If we were to compare the streets of Melbourne’s CBD to the smooth, easily navigated lattice of a delicious pie, then Sydney would be a bit more like last nights’ spaghetti, only you have to drive your car on it.
If you don’t live in Sydney, it’s fair to assume that navigating these streets on your own is a frightening prospect, especially when your GPS tells you to “turn slightly right”. What mate?
If you want our opinion – and you do – then have a look at what we think about each mode of transport one can use to venture these convoluted city streets.
Oh boy, you’re either really brave, have a herculean capacity for patience or already know the roads like the back of your hand.
Car is the most convenient, but also the most expensive method. Even with a cheap car, once you factor in registration, parking (if you work in the city), insurance and the price of petrol, you might need to cut eating out of your budget all together.
If you work in the CBD, a car is going to be more of hindrance than an advantage. But, if you make bank on the reg, you might be able to afford to rent a parking spot, which is borderline the dumbest thing we’ve ever heard.

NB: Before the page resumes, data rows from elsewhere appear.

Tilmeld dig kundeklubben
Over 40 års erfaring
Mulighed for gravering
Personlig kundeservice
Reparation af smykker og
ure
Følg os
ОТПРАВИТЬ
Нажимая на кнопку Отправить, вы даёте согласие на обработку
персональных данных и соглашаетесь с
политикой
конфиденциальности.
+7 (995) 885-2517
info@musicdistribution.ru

A sensible alternative to owning a vehicle, car sharing companies like GoGet charge a monthly subscription fee on top of an hourly or daily rate. The standard package – ‘GoOccasional’ is $10 per month, plus $9.30 an hour or $78 per day of rental.
While not the greatest replacement for a daily drive, car sharing is a sound option for the casual driver.

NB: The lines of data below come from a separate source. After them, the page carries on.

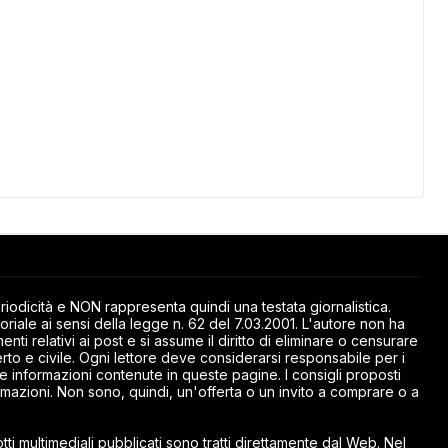
odicità e NON rappresenta quindi una testata giornalistica.
riale ai sensi della legge n. 62 del 7.03.2001. L'autore non ha
ti relativi ai post e si assume il diritto di eliminare o censurare
rto e civile. Ogni lettore deve considerarsi responsabile per i
elle informazioni contenute in queste pagine. I consigli proposti
mazioni. Non sono, quindi, un'offerta o un invito a comprare o a
ti multimediali pubblicati sono tratti direttamente dal Web. Nel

Woah, settle down there big shot. Unless you live in that awkward too-far-to-walk, too-close-to-drive distance, getting a cab every day is gonna get pretty pricey.

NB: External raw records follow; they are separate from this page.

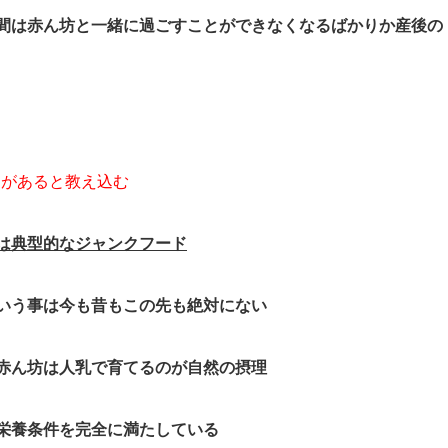
間は赤ん坊と一緒に過ごすことができなくなるばかりか産後の
価があると教え込む
は典型的なジャンクフード
いう事は今も昔もこの先も絶対にない
赤ん坊は人乳で育てるのが自然の摂理
栄養条件を完全に満たしている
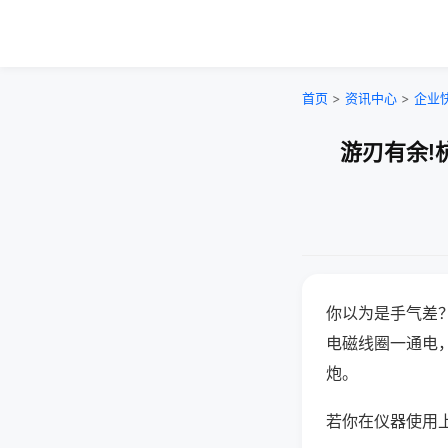
首页
>
资讯中心
>
企业
游刃有余!
你以为是手气差
电磁线圈一通电
炮。
若你在仪器使用上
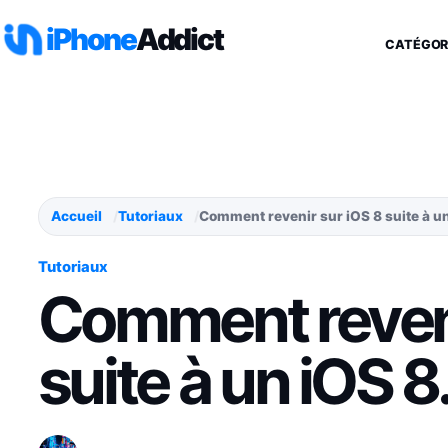
Aller au contenu
iPhone
Addict
CATÉGOR
Accueil
Tutoriaux
Comment revenir sur iOS 8 suite à u
Tutoriaux
Comment reveni
suite à un iOS 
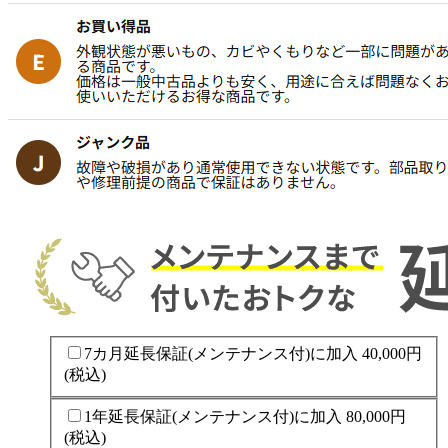
7カ月延長保証(メンテナンス付)に加入
40,000円
(税込)
1年延長保証(メンテナンス付)に加入
80,000円
(税込)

If only there was a cheaper option…
Oh that’s right, there is – it’s everyone’s favourite ride sharing service, Uber.
We bloody love a good Uber. It’s cheaper, cleaner and an all-round better service. Some of them will even pick you up at 4am after a blinder with a box full of chocolates. Bless you, Uber.
Depending on the distance you need to travel and the availability at the time, you could get away with using the service daily.
Good old public transport – or as we like to call it, the peoples chariot – is the cheapest and arguably easiest way to get around Sydney.
While many of us like to complain about the efficiency of such services, shipping millions of people around the city every day with usually minimal interruptions is something that we all take for granted.
If you don’t mind getting awkwardly close to ten or fifteen people twice a day, then a bus or a train has the best value for money.